WHAT THE EXERCISE ASKS: In the entries below, find each line with the word "https" and pull it out.

EXERCISE MATERIALS:
┄┄┄┄┄┄

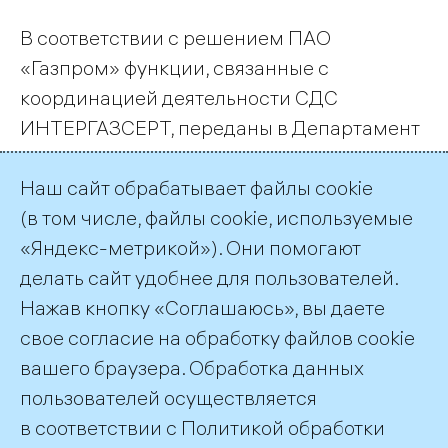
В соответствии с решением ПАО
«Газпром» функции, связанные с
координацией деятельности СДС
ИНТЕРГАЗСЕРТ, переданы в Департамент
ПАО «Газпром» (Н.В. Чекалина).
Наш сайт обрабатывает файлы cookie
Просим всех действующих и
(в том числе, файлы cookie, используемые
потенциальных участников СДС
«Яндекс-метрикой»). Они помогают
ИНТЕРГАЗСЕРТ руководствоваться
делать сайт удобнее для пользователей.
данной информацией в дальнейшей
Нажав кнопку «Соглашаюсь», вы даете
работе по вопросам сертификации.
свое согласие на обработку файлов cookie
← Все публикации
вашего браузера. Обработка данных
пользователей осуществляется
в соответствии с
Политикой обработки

┄┄┄┄┄┄

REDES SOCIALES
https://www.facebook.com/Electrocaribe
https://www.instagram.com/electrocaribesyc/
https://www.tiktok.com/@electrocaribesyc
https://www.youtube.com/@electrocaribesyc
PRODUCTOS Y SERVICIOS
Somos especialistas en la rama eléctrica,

┄┄┄┄┄┄

RESPONSE AREA:
https://www.facebook.com/Electrocaribe
https://www.instagram.com/electrocaribesyc/
https://www.tiktok.com/@electrocaribesyc
https://www.youtube.com/@electrocaribesyc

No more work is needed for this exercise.